▸ Work task
Rewrite the lines below, changing every "brown leather sofa" to "dark leather couch" and leaving everything else as it stands. Omit the pictures from your answer.

▸ Listed records
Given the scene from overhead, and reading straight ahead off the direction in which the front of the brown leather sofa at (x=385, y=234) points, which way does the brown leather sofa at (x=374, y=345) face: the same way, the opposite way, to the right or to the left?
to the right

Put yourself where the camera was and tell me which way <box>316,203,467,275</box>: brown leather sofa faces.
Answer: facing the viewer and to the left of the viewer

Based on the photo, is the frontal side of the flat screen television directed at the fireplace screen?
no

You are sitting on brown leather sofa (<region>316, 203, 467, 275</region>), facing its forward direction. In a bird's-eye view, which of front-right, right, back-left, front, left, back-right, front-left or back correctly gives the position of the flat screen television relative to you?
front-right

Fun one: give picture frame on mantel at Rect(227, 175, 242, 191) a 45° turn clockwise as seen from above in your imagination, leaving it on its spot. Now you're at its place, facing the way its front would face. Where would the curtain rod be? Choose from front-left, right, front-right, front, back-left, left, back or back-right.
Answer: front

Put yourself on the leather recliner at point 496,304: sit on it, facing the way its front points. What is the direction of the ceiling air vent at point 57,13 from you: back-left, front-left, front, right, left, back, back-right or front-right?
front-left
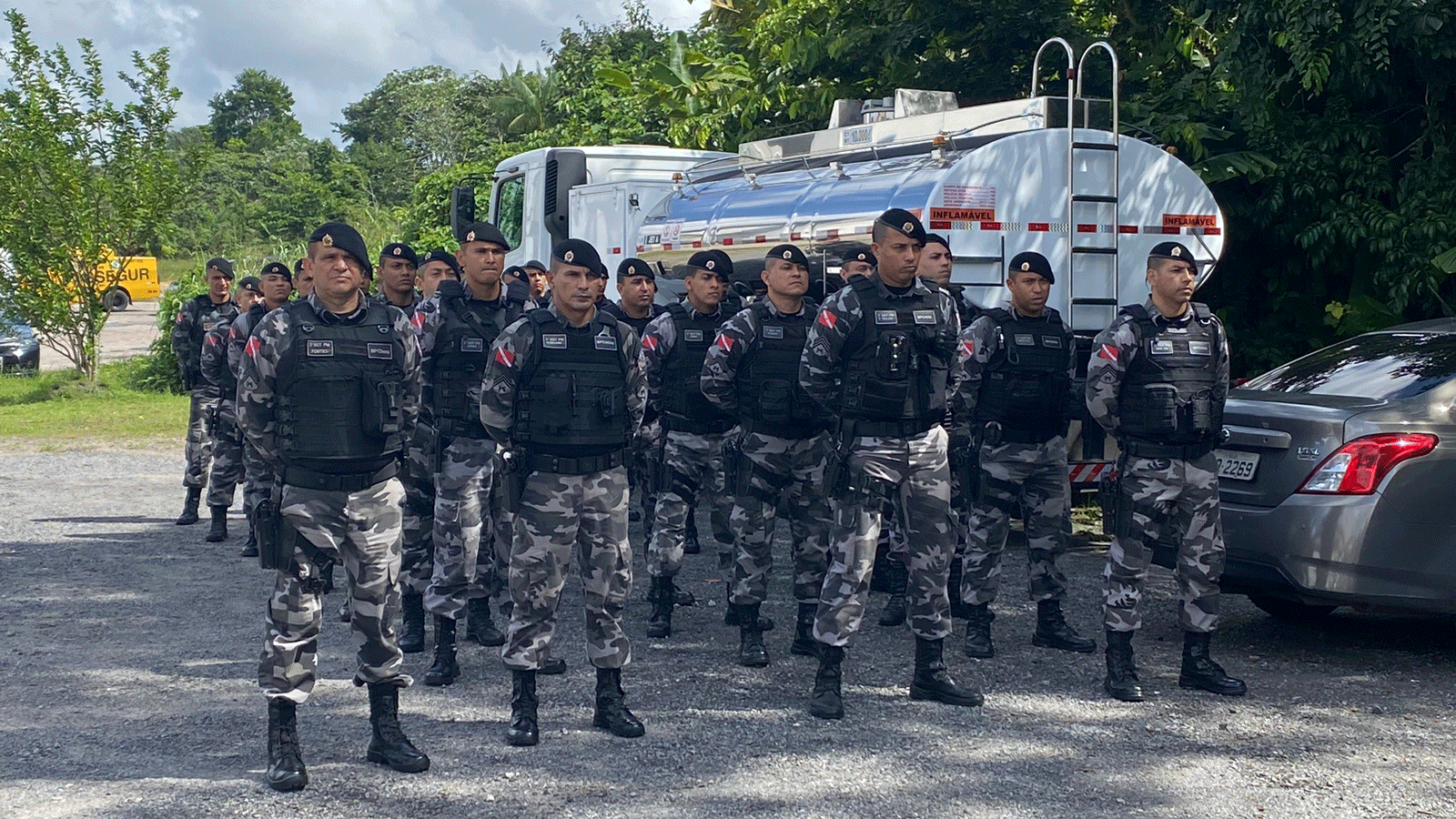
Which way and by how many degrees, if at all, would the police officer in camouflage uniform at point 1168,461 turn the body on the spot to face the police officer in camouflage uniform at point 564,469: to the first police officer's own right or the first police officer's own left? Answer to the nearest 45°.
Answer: approximately 90° to the first police officer's own right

▸ Solution to this exercise
Given the scene from overhead, and reading straight ahead off the direction in which the front of the dark leather couch at (x=385, y=234) points, which way does the dark leather couch at (x=374, y=345) face: the same way, the opposite way, to the right or to the left?
to the right

Put yourself where the camera was and tell me which way <box>316,203,467,275</box>: dark leather couch faces.
Answer: facing the viewer and to the left of the viewer

Based on the photo, is the frontal side of the flat screen television directed at the fireplace screen?
no

You are sitting on dark leather couch (<region>316, 203, 467, 275</region>), facing its forward direction. In a bird's-eye view, which of front-right, right, back-left, front, left, back-right, front-left or back correctly gives the position of the flat screen television relative to you?
front-right

Fun one: give picture frame on mantel at Rect(227, 175, 242, 191) a 45° turn clockwise as seen from above in your imagination, leaving it on its spot. Now you're at its place, facing the way its front would face. Where would the curtain rod be? Choose from front-left, right, front-right, front, back-left, left, back or back-right.
Answer: front

Put yourself on the leather recliner at point 496,304: sit on it, facing the way its front points. What is the direction of the ceiling air vent at point 57,13 from you: back-left, front-left, front, right, left, back, back-right or front-right?
front-left
Which way and by how many degrees, if at all, would the police officer in camouflage uniform at point 1168,461 turn the body on the spot to face the police officer in camouflage uniform at point 564,469: to the first police officer's own right or the first police officer's own left? Answer to the nearest 45°.
Answer: approximately 90° to the first police officer's own right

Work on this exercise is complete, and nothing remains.